Bonsai- Optimizing Forum Queries and How To Save It
Project GitHub | LinkedIn: Niki Moritz Hao-Wei Matthew Oren
The skills we demoed here can be learned through taking Data Science with Machine Learning bootcamp with NYC Data Science Academy.
Recently, I've been trying my hand at a new hobby: Bonsai, the art of cultivating trees in small pots. After some initial success in the humid summer months, I soon found myself staring at the wilted leaves of a small dying tree, and, realizing that I might need some help, searched for advice as to how I might revive my poor tree.
A healthy bonsai!
I turned to Bonsai Empire, a large forum with over 6,000 postings to see what fellow enthusiasts have been discussing. I quickly noticed a large disparity in the number of responses to each post, and decided to scrape the multi-layered forum with a scrapy spider to investigate which topics were getting the most responses.
Scraped data in hand, I took the stems of every word in each post's topic to consider words with the same root (e.g., choose & choosing) as the same word and removed meaningless "stopwords" such as "your" and "is" to get a list of meaningful topics and their corresponding responses.

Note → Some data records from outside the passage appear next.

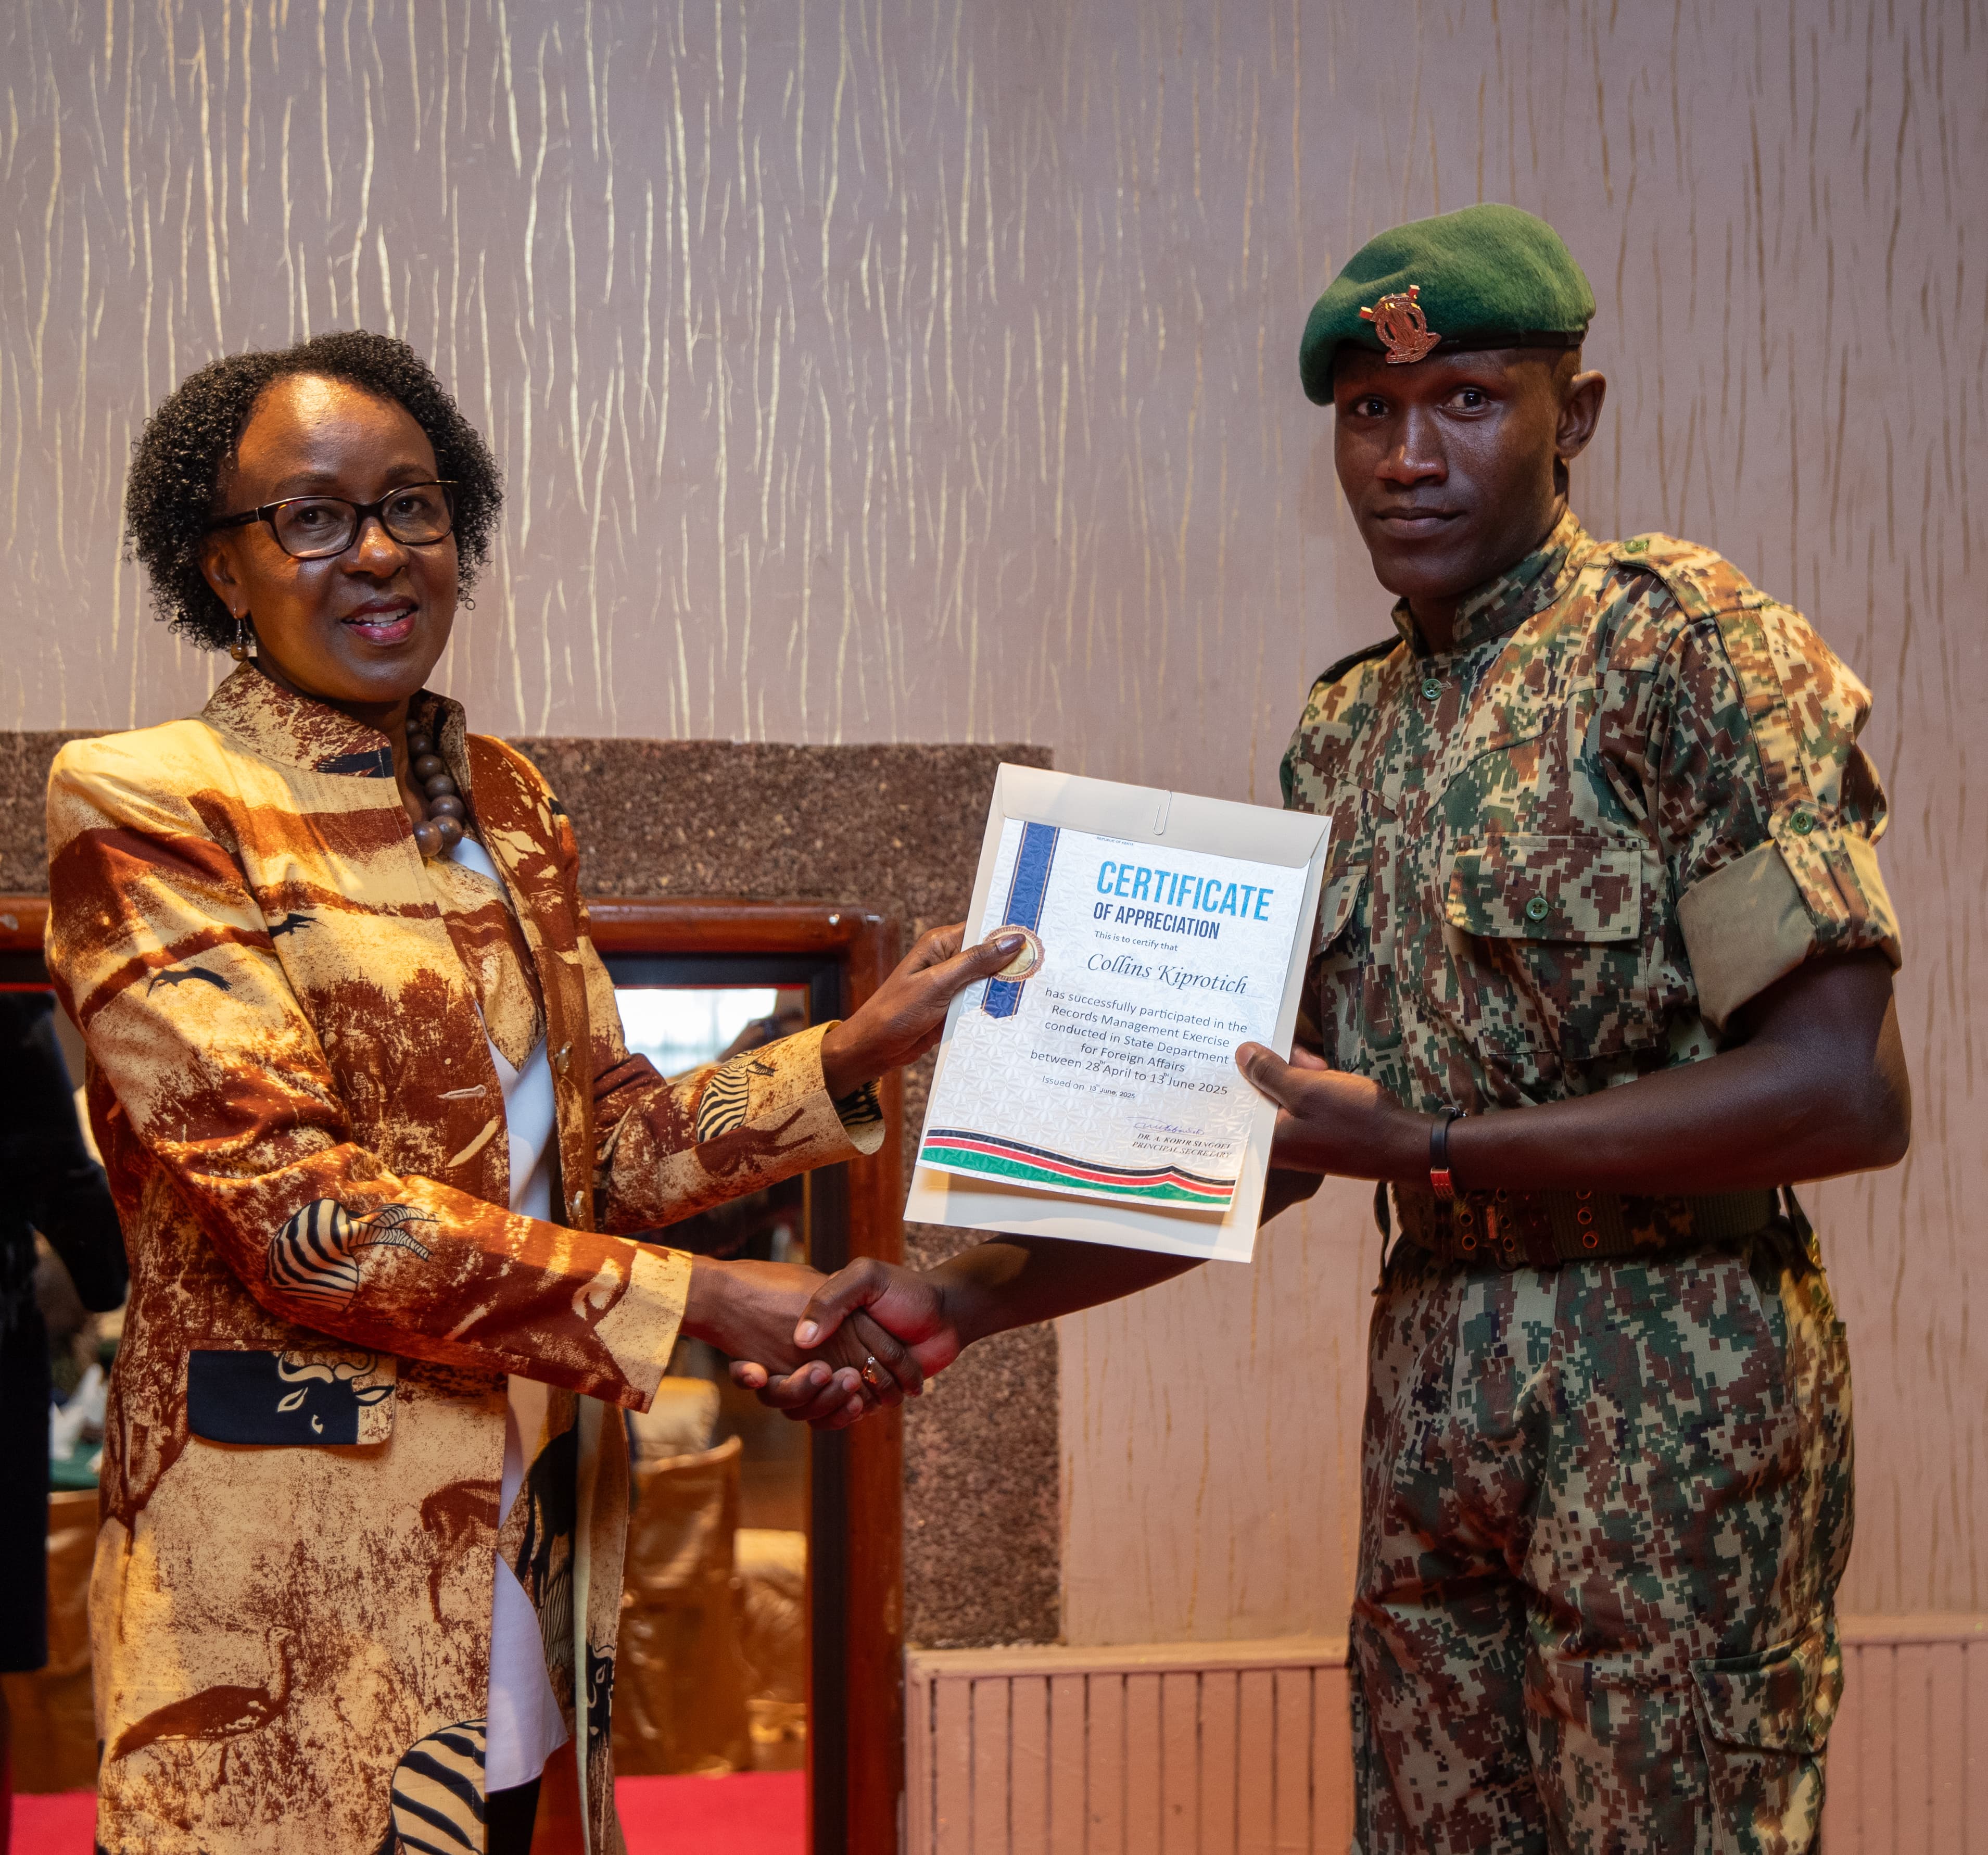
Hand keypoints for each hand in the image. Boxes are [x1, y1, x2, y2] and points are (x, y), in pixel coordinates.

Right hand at [729, 1257, 963, 1429]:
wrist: (946, 1315)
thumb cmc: (904, 1292)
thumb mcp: (866, 1278)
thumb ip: (832, 1298)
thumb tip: (802, 1338)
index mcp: (815, 1325)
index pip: (772, 1355)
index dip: (757, 1369)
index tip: (758, 1370)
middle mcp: (820, 1353)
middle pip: (784, 1389)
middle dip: (795, 1390)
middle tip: (823, 1374)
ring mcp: (838, 1377)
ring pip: (808, 1407)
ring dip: (822, 1405)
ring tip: (847, 1388)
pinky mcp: (859, 1397)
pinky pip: (835, 1417)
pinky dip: (842, 1416)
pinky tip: (858, 1405)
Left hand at [818, 922, 1027, 1097]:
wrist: (873, 1049)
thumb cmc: (895, 1011)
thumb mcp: (938, 984)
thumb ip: (975, 962)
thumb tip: (1012, 941)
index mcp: (941, 945)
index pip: (984, 929)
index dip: (1011, 932)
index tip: (1043, 934)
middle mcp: (949, 961)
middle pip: (991, 956)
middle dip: (1016, 962)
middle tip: (1053, 965)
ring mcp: (953, 986)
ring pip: (990, 982)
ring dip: (1009, 987)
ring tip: (1045, 988)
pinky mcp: (954, 1008)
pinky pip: (982, 1004)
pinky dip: (997, 1007)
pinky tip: (1022, 1011)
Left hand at [1235, 1040, 1423, 1179]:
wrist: (1403, 1145)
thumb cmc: (1355, 1121)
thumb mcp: (1307, 1089)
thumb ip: (1269, 1072)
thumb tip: (1240, 1054)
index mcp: (1267, 1142)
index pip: (1236, 1104)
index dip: (1241, 1072)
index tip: (1245, 1046)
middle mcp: (1278, 1146)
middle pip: (1261, 1095)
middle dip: (1281, 1070)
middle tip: (1310, 1060)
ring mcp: (1298, 1141)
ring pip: (1284, 1095)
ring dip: (1301, 1075)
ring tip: (1323, 1066)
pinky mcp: (1316, 1134)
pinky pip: (1302, 1104)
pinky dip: (1313, 1088)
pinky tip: (1329, 1076)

Thus, the top ten topics with the most responses are as follows:
STEM | TOTAL RESPONSES |
bonsai | 1324 |
tree | 749 |
help | 620 |
new | 366 |
junip | 282 |
ficu | 239 |
thi | 219 |
need | 218 |
elm | 214 |
leav | 213 |
This list is, of course, biased towards topics with the most postings, so we look to the average number of responses for better insight, and obtain the following list of topics:
STEM | AVERAGE RESPONSES |
---|---|
introduc | 83.4 |
wisconsin | 55.0 |
nonsai | 54.0 |
recommendations | 48.0 |
corkscrew | 48.0 |
challenge | 46.0 |
competit | 46.0 |
halp | 44.0 |
concretec | 44.0 |
aggress | 44.0 |
However, the integer values for Average Responses indicate that these values may be from single posts, so we filter the list for topics that appear in at least two posts, and obtain the list below:
STEM | AVERAGE RESPONSES |
---|---|
introduc | 83.4 |
competit | 46.0 |
gnarl | 41.5 |
alps | 40.0 |
walmart | 36.25 |
heaven | 33.0 |
guid | 30 |
fusion | 29.75 |
monster | 29.5 |
pics | 29.0 |
It should be noted that many of the topics above are relatively infrequent, so the avid responses may simply be anomalies. For the highest likelihood of response, one should write a topic that includes words from the top of both of the total and average response.